Accumulating these experiences, somewhere along the line I came to feel that the essence of music for me is not sound. And I always fall back on this sense of the world that I felt when I was a small child, when I knew nothing.

About Deaf Music

The first time I discovered that there was something musical about sign language was when I attended a sign language poetry workshop by Shizue Sazawa, a former member of the Japan Deaf Theater. I didn’t know about sign language poetry before this because the school for the deaf that I attended was led by hearing people and the use of sign language was prohibited. The only thing we learned in school was the culture and history of hearing people.
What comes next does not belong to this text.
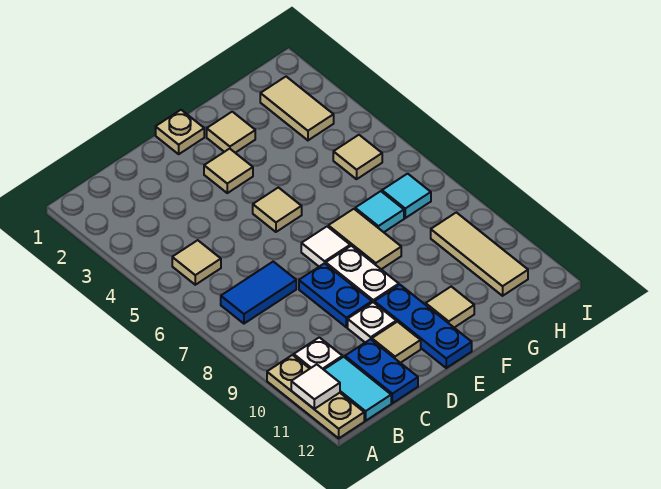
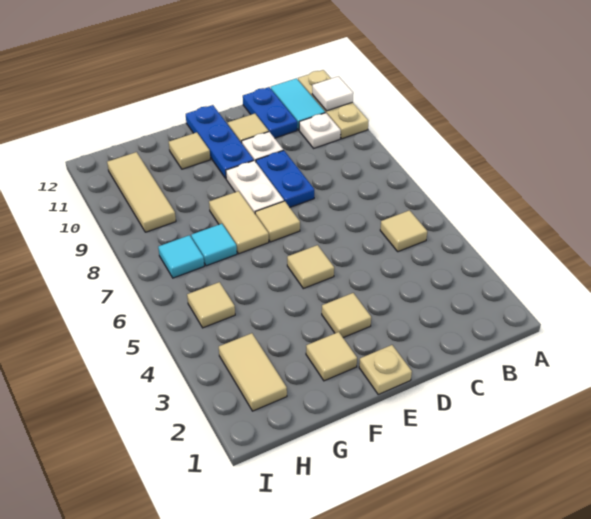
blue tile B7:C7 level 1 -> none
white tile E7 level 1 -> tan tile E7 level 1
When I saw Sazawa perform a song called “Hometown” in Japanese sign language I was deeply moved. She didn’t just sign directly from the Japanese words, but translated them into Japanese sign language grammar and expressed it in a way that made it immediately relatable. Her expression of the scene still comes vividly to my mind – moving her index finger around the side of her head and shaking all the fingers of one hand. It was certainly sign language, but what I saw was something additional that was not language, something like a melody. The experience was an awakening for me. It made me wonder, what is the essence of music?

When I searched the Internet for videos of sign language poetry, I realised I could not feel the same “music” from them that I felt from Sazawa. I was receiving the message of the poetry based on its linguistic translation and I wanted to see its non-verbal base – the beauty of the form it took before it was put into words.
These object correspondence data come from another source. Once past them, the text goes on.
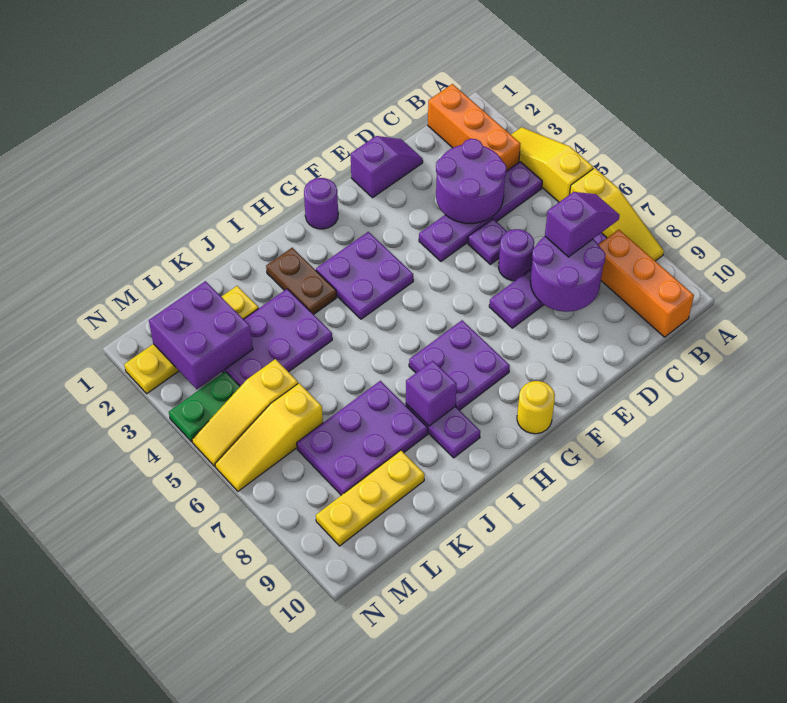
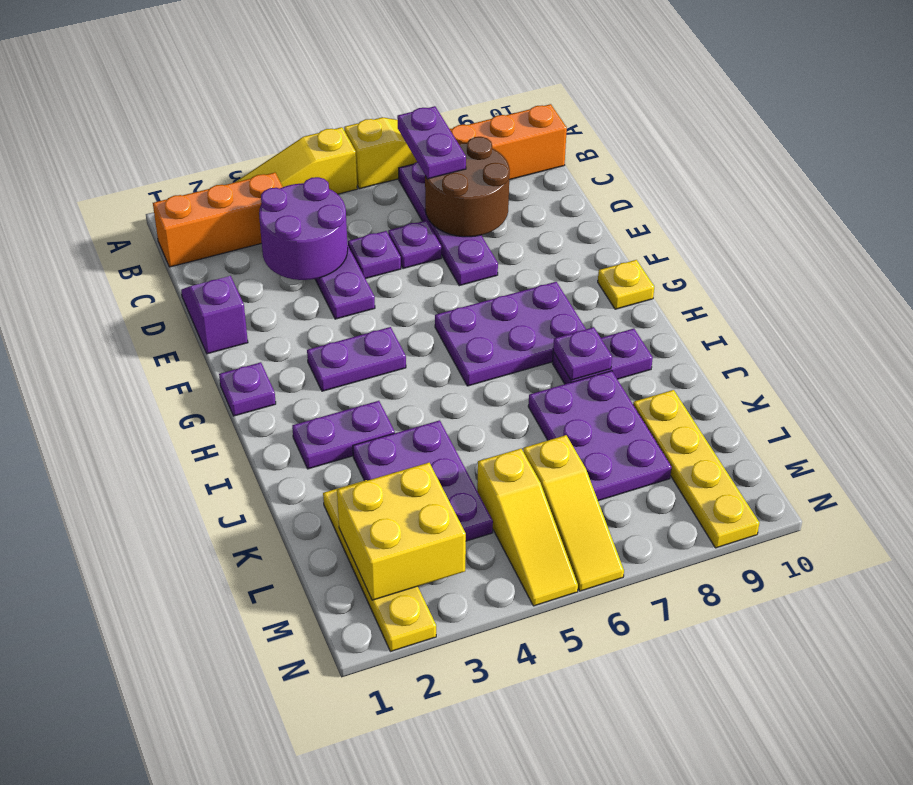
purple slope B7:C7 level 3 top C -> purple plate B7:C7 level 3
purple round brick C7:D8 level 2 -> brown round brick C7:D8 level 2
purple round brick D6 level 1 -> purple plate D6 level 1
purple round brick G1 level 1 -> purple plate G1 level 1
purple plate G3:H4 level 1 -> purple plate G3:G4 level 1
purple plate G7:H8 level 1 -> purple plate G6:H8 level 1
yellow round brick G10 level 1 -> yellow plate G10 level 1
brown plate I2:I3 level 1 -> purple plate I2:I3 level 1
purple brick I8 level 2 -> purple plate I8 level 2
yellow plate K9:M9 level 1 -> yellow plate K9:N9 level 1
purple brick L2:M3 level 2 -> yellow brick L2:M3 level 2
green plate M4:N4 level 1 -> none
I have come to recognise that the movement of hands and facial expressions, the connection between the shape of hands and their next shape, the flow, the interval, the tempo, the breathing, and many other elements combine in a complex way to give sign language a “hand quality” rather than a “voice quality”.
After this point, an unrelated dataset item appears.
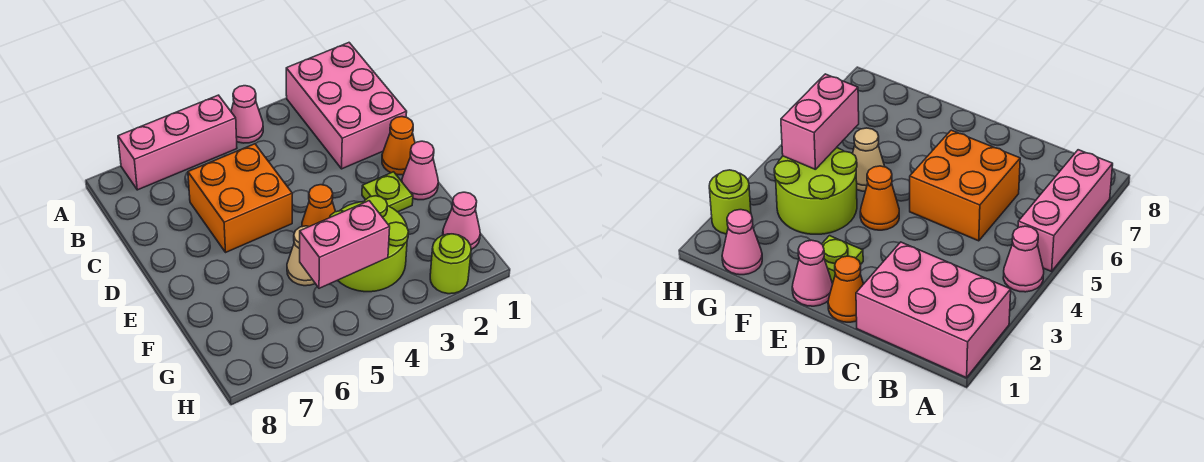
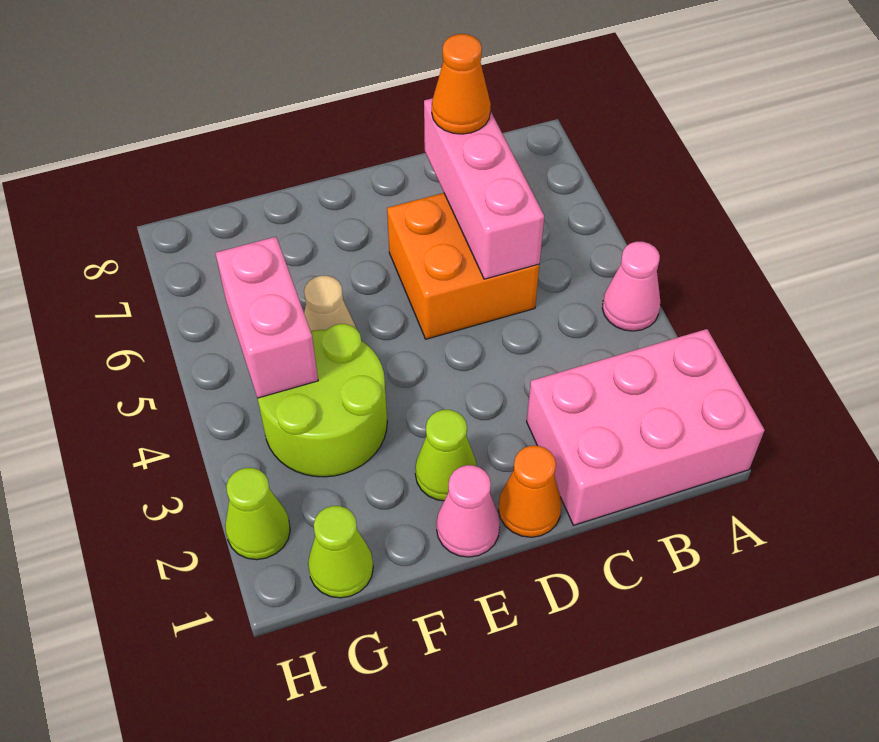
pink brick A5:A7 level 1 -> pink brick C5:C7 level 2
lime plate E2 level 1 -> lime cone E2 level 1
orange cone E4 level 1 -> orange cone C7 level 3
pink cone G1 level 1 -> lime cone G1 level 1
lime round brick H2 level 1 -> lime cone H2 level 1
As such, I have become fascinated by the world of non-verbal language within language.

I Stayed and Faced the Wall

The idea of “Deaf music” came to me when I was a short way into pursuing my ambition to be a film director. I was excited to face the moving memory I had witnessed watching Sazawa and answer my own question of “Is there really no music in the world of the deaf?” through filmmaking.

I was convinced that there must be a whole world of Deaf music, that there are deaf people all over the world who play it with their hands. This is what I wanted to film, a form that was purely enjoyable and empathetic all by itself.

I began by reading a lot of books about music theory and attempting to “translate” classical music into visual forms. As I learned about the combinations of sounds that create consonance, harmony and dissonance, I thought that these must also be analogous in the hand shapes of sign language. However, a wall awaited me.

The project I had in mind was based totally on auditory music, and the cooperation of hearing people who understood it their way. They could not imagine the music-like sound created by sign language.

This frustrated me because I knew it existed. Even when I interviewed various Deaf people, they told me that they understood the idea of visual music in sign language but did not think of it as music in the strictest sense. So I came to the conclusion that I should present Deaf music completely in my own way. I am a filmmaker, not a choreographer nor a musician. I was at a loss as to how to construct Deaf music from this material, so I decided to sculpt it from my own physical experiences and trust that I don’t always know, or always need to know, how to explain them to others.

~

Eri Makihara is a filmmaker working with experimental film and installation exploring the “eloquence” of the human body and space, and the invisible oppressions that exist beyond them.

This version of The Path to Resonance is edited from a longer text, found in a collection of texts relating to Eri’s films called Beyond Listen.